When the Post asked him if he really meant those parallels, Nesenoff at first acknowledged that his was a “little exaggerated analogy to Hitler.”
Later in the interview, after being repeatedly asked about the analogies, Nesenoff retracted the Hitler comparison and said he was sorry.
“I retract the Hitler statement, I think you’re correct,” he said. “You don’t have to lambaste me on comparing her to Hitler if it doesn’t fit well. It’s fine. There are enough evil people in the world to compare to.”
On May 27, Nesenoff attended a White House reception in honor of Jewish-American Heritage Month. Outside, he bumped into Thomas, and asked her if she had any comments to make about Israel.
“Tell them to get the hell out of Palestine,” said Thomas, whose parents immigrated to the US from Lebanon. Pressed by Nesenoff on where Israelis should go instead, she said “home... Poland. Germany... And America and everywhere else.”
At first, Nesenoff told the Post on Wednesday, he didn’t realize the news value of the video. He spoke to the New York Jewish Week about it, he said, but was told it was “nothing new.”
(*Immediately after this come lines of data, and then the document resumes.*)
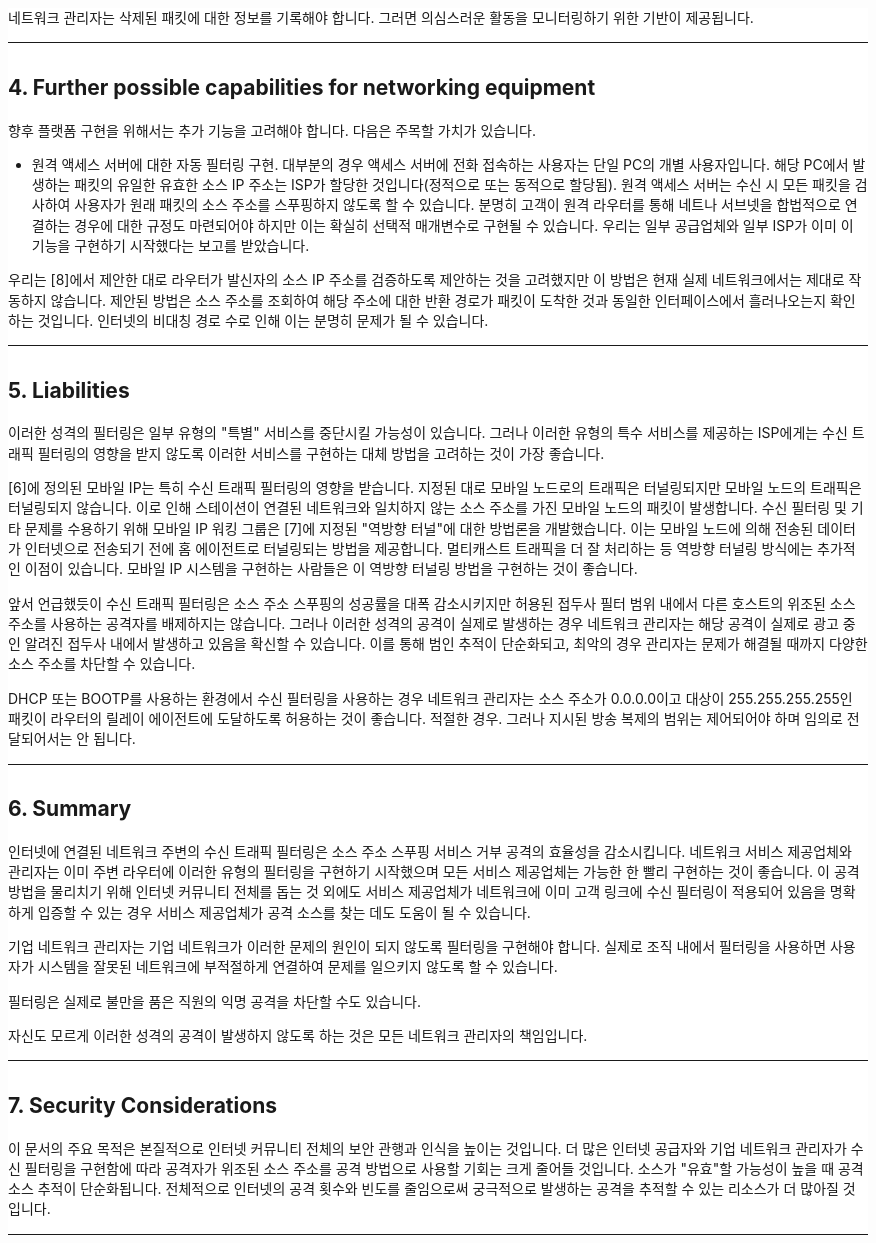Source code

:네트워크 관리자는 삭제된 패킷에 대한 정보를 기록해야 합니다. 그러면 의심스러운 활동을 모니터링하기 위한 기반이 제공됩니다.

---
## **4. Further possible capabilities for networking equipment**

향후 플랫폼 구현을 위해서는 추가 기능을 고려해야 합니다. 다음은 주목할 가치가 있습니다.

- 원격 액세스 서버에 대한 자동 필터링 구현. 대부분의 경우 액세스 서버에 전화 접속하는 사용자는 단일 PC의 개별 사용자입니다. 해당 PC에서 발생하는 패킷의 유일한 유효한 소스 IP 주소는 ISP가 할당한 것입니다\(정적으로 또는 동적으로 할당됨\). 원격 액세스 서버는 수신 시 모든 패킷을 검사하여 사용자가 원래 패킷의 소스 주소를 스푸핑하지 않도록 할 수 있습니다. 분명히 고객이 원격 라우터를 통해 네트나 서브넷을 합법적으로 연결하는 경우에 대한 규정도 마련되어야 하지만 이는 확실히 선택적 매개변수로 구현될 수 있습니다. 우리는 일부 공급업체와 일부 ISP가 이미 이 기능을 구현하기 시작했다는 보고를 받았습니다.

우리는 \[8\]에서 제안한 대로 라우터가 발신자의 소스 IP 주소를 검증하도록 제안하는 것을 고려했지만 이 방법은 현재 실제 네트워크에서는 제대로 작동하지 않습니다. 제안된 방법은 소스 주소를 조회하여 해당 주소에 대한 반환 경로가 패킷이 도착한 것과 동일한 인터페이스에서 흘러나오는지 확인하는 것입니다. 인터넷의 비대칭 경로 수로 인해 이는 분명히 문제가 될 수 있습니다.

---
## **5. Liabilities**

이러한 성격의 필터링은 일부 유형의 "특별" 서비스를 중단시킬 가능성이 있습니다. 그러나 이러한 유형의 특수 서비스를 제공하는 ISP에게는 수신 트래픽 필터링의 영향을 받지 않도록 이러한 서비스를 구현하는 대체 방법을 고려하는 것이 가장 좋습니다.

\[6\]에 정의된 모바일 IP는 특히 수신 트래픽 필터링의 영향을 받습니다. 지정된 대로 모바일 노드로의 트래픽은 터널링되지만 모바일 노드의 트래픽은 터널링되지 않습니다. 이로 인해 스테이션이 연결된 네트워크와 일치하지 않는 소스 주소를 가진 모바일 노드의 패킷이 발생합니다. 수신 필터링 및 기타 문제를 수용하기 위해 모바일 IP 워킹 그룹은 \[7\]에 지정된 "역방향 터널"에 대한 방법론을 개발했습니다. 이는 모바일 노드에 의해 전송된 데이터가 인터넷으로 전송되기 전에 홈 에이전트로 터널링되는 방법을 제공합니다. 멀티캐스트 트래픽을 더 잘 처리하는 등 역방향 터널링 방식에는 추가적인 이점이 있습니다. 모바일 IP 시스템을 구현하는 사람들은 이 역방향 터널링 방법을 구현하는 것이 좋습니다.

앞서 언급했듯이 수신 트래픽 필터링은 소스 주소 스푸핑의 성공률을 대폭 감소시키지만 허용된 접두사 필터 범위 내에서 다른 호스트의 위조된 소스 주소를 사용하는 공격자를 배제하지는 않습니다. 그러나 이러한 성격의 공격이 실제로 발생하는 경우 네트워크 관리자는 해당 공격이 실제로 광고 중인 알려진 접두사 내에서 발생하고 있음을 확신할 수 있습니다. 이를 통해 범인 추적이 단순화되고, 최악의 경우 관리자는 문제가 해결될 때까지 다양한 소스 주소를 차단할 수 있습니다.

DHCP 또는 BOOTP를 사용하는 환경에서 수신 필터링을 사용하는 경우 네트워크 관리자는 소스 주소가 0.0.0.0이고 대상이 255.255.255.255인 패킷이 라우터의 릴레이 에이전트에 도달하도록 허용하는 것이 좋습니다. 적절한 경우. 그러나 지시된 방송 복제의 범위는 제어되어야 하며 임의로 전달되어서는 안 됩니다.

---
## **6. Summary**

인터넷에 연결된 네트워크 주변의 수신 트래픽 필터링은 소스 주소 스푸핑 서비스 거부 공격의 효율성을 감소시킵니다. 네트워크 서비스 제공업체와 관리자는 이미 주변 라우터에 이러한 유형의 필터링을 구현하기 시작했으며 모든 서비스 제공업체는 가능한 한 빨리 구현하는 것이 좋습니다. 이 공격 방법을 물리치기 위해 인터넷 커뮤니티 전체를 돕는 것 외에도 서비스 제공업체가 네트워크에 이미 고객 링크에 수신 필터링이 적용되어 있음을 명확하게 입증할 수 있는 경우 서비스 제공업체가 공격 소스를 찾는 데도 도움이 될 수 있습니다.

기업 네트워크 관리자는 기업 네트워크가 이러한 문제의 원인이 되지 않도록 필터링을 구현해야 합니다. 실제로 조직 내에서 필터링을 사용하면 사용자가 시스템을 잘못된 네트워크에 부적절하게 연결하여 문제를 일으키지 않도록 할 수 있습니다.

필터링은 실제로 불만을 품은 직원의 익명 공격을 차단할 수도 있습니다.

자신도 모르게 이러한 성격의 공격이 발생하지 않도록 하는 것은 모든 네트워크 관리자의 책임입니다.

---
## **7. Security Considerations**

이 문서의 주요 목적은 본질적으로 인터넷 커뮤니티 전체의 보안 관행과 인식을 높이는 것입니다. 더 많은 인터넷 공급자와 기업 네트워크 관리자가 수신 필터링을 구현함에 따라 공격자가 위조된 소스 주소를 공격 방법으로 사용할 기회는 크게 줄어들 것입니다. 소스가 "유효"할 가능성이 높을 때 공격 소스 추적이 단순화됩니다. 전체적으로 인터넷의 공격 횟수와 빈도를 줄임으로써 궁극적으로 발생하는 공격을 추적할 수 있는 리소스가 더 많아질 것입니다.

---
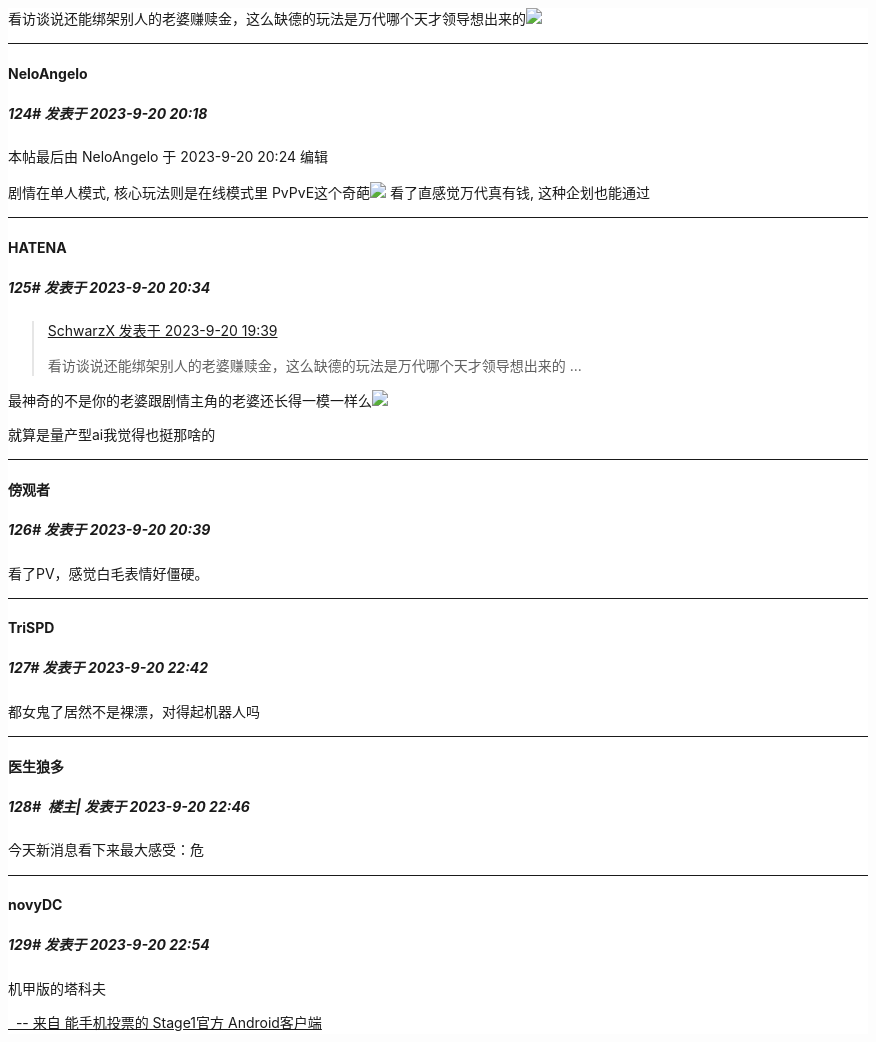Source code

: 看访谈说还能绑架别人的老婆赚赎金，这么缺德的玩法是万代哪个天才领导想出来的<img src="https://static.saraba1st.com/image/smiley/face2017/001.png" referrerpolicy="no-referrer">

*****

####  NeloAngelo  
##### 124#       发表于 2023-9-20 20:18

 本帖最后由 NeloAngelo 于 2023-9-20 20:24 编辑 

剧情在单人模式, 核心玩法则是在线模式里 PvPvE这个奇葩<img src="https://static.saraba1st.com/image/smiley/face2017/037.png" referrerpolicy="no-referrer"> 看了直感觉万代真有钱, 这种企划也能通过

*****

####  HATENA  
##### 125#       发表于 2023-9-20 20:34

<blockquote><a href="httphttps://bbs.saraba1st.com/2b/forum.php?mod=redirect&amp;goto=findpost&amp;pid=62473850&amp;ptid=2092343" target="_blank">SchwarzX 发表于 2023-9-20 19:39</a>

看访谈说还能绑架别人的老婆赚赎金，这么缺德的玩法是万代哪个天才领导想出来的 ...</blockquote>
最神奇的不是你的老婆跟剧情主角的老婆还长得一模一样么<img src="https://static.saraba1st.com/image/smiley/face2017/037.png" referrerpolicy="no-referrer">

就算是量产型ai我觉得也挺那啥的

*****

####  傍观者  
##### 126#       发表于 2023-9-20 20:39

看了PV，感觉白毛表情好僵硬。

*****

####  TriSPD  
##### 127#       发表于 2023-9-20 22:42

都女鬼了居然不是裸漂，对得起机器人吗

*****

####  医生狼多  
##### 128#         楼主| 发表于 2023-9-20 22:46

今天新消息看下来最大感受：危

*****

####  novyDC  
##### 129#       发表于 2023-9-20 22:54

机甲版的塔科夫

[  -- 来自 能手机投票的 Stage1官方 Android客户端](https://www.coolapk.com/apk/140634)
On June 4, shortly after the flotilla incident, in which nine Turks on a Gaza-bound ship were killed in an IDF raid, he decided to upload the clip to the Internet because, he said, he had heard Thomas calling the IDF’s actions a “deliberate massacre.”
The video caused an immediate uproar. After issuing an apology saying she regretted her remarks, the 89-year-old journalist announced her retirement on June 7.
Nesenoff said he too had suffered from the affair.“There were two issues,” he said. “There were actual human beings who threatened me via tens of thousands of emails. We had to be very cautious. The second was the media, and that was even more frightening.”
The incident also raised Nesenoff’s public profile. The Conservative rabbi and filmmaker has since delivered speeches at universities around the US for various Jewish groups.
The Long Island-based Nesenoff, who has a blog called RabbiLIVE.com, is currently editing a documentary about the coast-to-coast trip he took earlier this year that will be called 3,000 Miles.
“Helen Thomas changed my life,” he said. “But I can’t credit her for it. It’s more of a divine providence that’s going on in my life.